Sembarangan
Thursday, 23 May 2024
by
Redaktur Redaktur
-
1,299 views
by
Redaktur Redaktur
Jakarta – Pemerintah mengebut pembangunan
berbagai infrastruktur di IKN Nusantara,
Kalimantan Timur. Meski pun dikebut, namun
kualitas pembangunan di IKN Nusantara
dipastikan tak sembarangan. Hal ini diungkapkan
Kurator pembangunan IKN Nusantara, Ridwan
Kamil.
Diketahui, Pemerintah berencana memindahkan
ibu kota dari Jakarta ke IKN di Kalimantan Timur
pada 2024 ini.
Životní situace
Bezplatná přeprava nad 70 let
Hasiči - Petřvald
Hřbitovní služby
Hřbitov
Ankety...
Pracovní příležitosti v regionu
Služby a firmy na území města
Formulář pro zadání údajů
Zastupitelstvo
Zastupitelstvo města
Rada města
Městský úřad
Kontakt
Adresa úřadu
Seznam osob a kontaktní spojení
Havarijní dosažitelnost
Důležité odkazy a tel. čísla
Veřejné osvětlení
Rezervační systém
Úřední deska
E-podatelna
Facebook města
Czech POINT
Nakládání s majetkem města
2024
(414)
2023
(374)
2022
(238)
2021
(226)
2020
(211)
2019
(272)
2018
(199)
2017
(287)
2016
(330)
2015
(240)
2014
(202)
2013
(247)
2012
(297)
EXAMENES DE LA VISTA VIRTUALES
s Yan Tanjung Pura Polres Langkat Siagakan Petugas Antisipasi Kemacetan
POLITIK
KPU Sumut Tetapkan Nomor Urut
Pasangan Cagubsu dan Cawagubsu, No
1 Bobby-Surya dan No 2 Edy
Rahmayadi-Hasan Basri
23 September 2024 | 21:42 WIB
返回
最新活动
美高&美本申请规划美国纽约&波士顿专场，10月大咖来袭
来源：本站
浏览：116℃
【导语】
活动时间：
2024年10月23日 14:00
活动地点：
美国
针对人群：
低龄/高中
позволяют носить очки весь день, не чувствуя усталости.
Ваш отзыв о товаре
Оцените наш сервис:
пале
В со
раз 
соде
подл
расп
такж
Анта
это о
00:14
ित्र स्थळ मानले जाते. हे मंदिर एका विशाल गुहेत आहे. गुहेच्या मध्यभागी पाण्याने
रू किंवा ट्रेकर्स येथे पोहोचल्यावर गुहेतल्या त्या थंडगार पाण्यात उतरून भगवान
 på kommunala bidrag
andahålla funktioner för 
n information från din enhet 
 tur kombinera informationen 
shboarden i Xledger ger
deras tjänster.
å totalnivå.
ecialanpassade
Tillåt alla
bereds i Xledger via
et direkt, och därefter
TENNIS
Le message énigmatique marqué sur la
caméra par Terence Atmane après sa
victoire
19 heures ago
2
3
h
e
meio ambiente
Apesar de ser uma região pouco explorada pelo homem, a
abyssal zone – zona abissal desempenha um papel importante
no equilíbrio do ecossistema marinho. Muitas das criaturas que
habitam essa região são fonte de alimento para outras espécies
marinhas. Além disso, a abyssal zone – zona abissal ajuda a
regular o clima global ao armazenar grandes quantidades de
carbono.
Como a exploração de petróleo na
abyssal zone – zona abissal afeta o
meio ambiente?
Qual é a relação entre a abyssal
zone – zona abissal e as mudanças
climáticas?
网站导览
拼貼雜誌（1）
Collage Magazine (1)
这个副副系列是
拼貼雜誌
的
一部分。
::::::::::
### TASK DIRECTIONS
All of the data, start to finish: please output it exactly.

### EXPECTED OUTPUT
Sembarangan
Thursday, 23 May 2024
by
Redaktur Redaktur
-
1,299 views
by
Redaktur Redaktur
Jakarta – Pemerintah mengebut pembangunan
berbagai infrastruktur di IKN Nusantara,
Kalimantan Timur. Meski pun dikebut, namun
kualitas pembangunan di IKN Nusantara
dipastikan tak sembarangan. Hal ini diungkapkan
Kurator pembangunan IKN Nusantara, Ridwan
Kamil.
Diketahui, Pemerintah berencana memindahkan
ibu kota dari Jakarta ke IKN di Kalimantan Timur
pada 2024 ini.
Životní situace
Bezplatná přeprava nad 70 let
Hasiči - Petřvald
Hřbitovní služby
Hřbitov
Ankety...
Pracovní příležitosti v regionu
Služby a firmy na území města
Formulář pro zadání údajů
Zastupitelstvo
Zastupitelstvo města
Rada města
Městský úřad
Kontakt
Adresa úřadu
Seznam osob a kontaktní spojení
Havarijní dosažitelnost
Důležité odkazy a tel. čísla
Veřejné osvětlení
Rezervační systém
Úřední deska
E-podatelna
Facebook města
Czech POINT
Nakládání s majetkem města
2024
(414)
2023
(374)
2022
(238)
2021
(226)
2020
(211)
2019
(272)
2018
(199)
2017
(287)
2016
(330)
2015
(240)
2014
(202)
2013
(247)
2012
(297)
EXAMENES DE LA VISTA VIRTUALES
s Yan Tanjung Pura Polres Langkat Siagakan Petugas Antisipasi Kemacetan
POLITIK
KPU Sumut Tetapkan Nomor Urut
Pasangan Cagubsu dan Cawagubsu, No
1 Bobby-Surya dan No 2 Edy
Rahmayadi-Hasan Basri
23 September 2024 | 21:42 WIB
返回
最新活动
美高&美本申请规划美国纽约&波士顿专场，10月大咖来袭
来源：本站
浏览：116℃
【导语】
活动时间：
2024年10月23日 14:00
活动地点：
美国
针对人群：
低龄/高中
позволяют носить очки весь день, не чувствуя усталости.
Ваш отзыв о товаре
Оцените наш сервис:
пале
В со
раз 
соде
подл
расп
такж
Анта
это о
00:14
ित्र स्थळ मानले जाते. हे मंदिर एका विशाल गुहेत आहे. गुहेच्या मध्यभागी पाण्याने
रू किंवा ट्रेकर्स येथे पोहोचल्यावर गुहेतल्या त्या थंडगार पाण्यात उतरून भगवान
 på kommunala bidrag
andahålla funktioner för 
n information från din enhet 
 tur kombinera informationen 
shboarden i Xledger ger
deras tjänster.
å totalnivå.
ecialanpassade
Tillåt alla
bereds i Xledger via
et direkt, och därefter
TENNIS
Le message énigmatique marqué sur la
caméra par Terence Atmane après sa
victoire
19 heures ago
2
3
h
e
meio ambiente
Apesar de ser uma região pouco explorada pelo homem, a
abyssal zone – zona abissal desempenha um papel importante
no equilíbrio do ecossistema marinho. Muitas das criaturas que
habitam essa região são fonte de alimento para outras espécies
marinhas. Além disso, a abyssal zone – zona abissal ajuda a
regular o clima global ao armazenar grandes quantidades de
carbono.
Como a exploração de petróleo na
abyssal zone – zona abissal afeta o
meio ambiente?
Qual é a relação entre a abyssal
zone – zona abissal e as mudanças
climáticas?
网站导览
拼貼雜誌（1）
Collage Magazine (1)
这个副副系列是
拼貼雜誌
的
一部分。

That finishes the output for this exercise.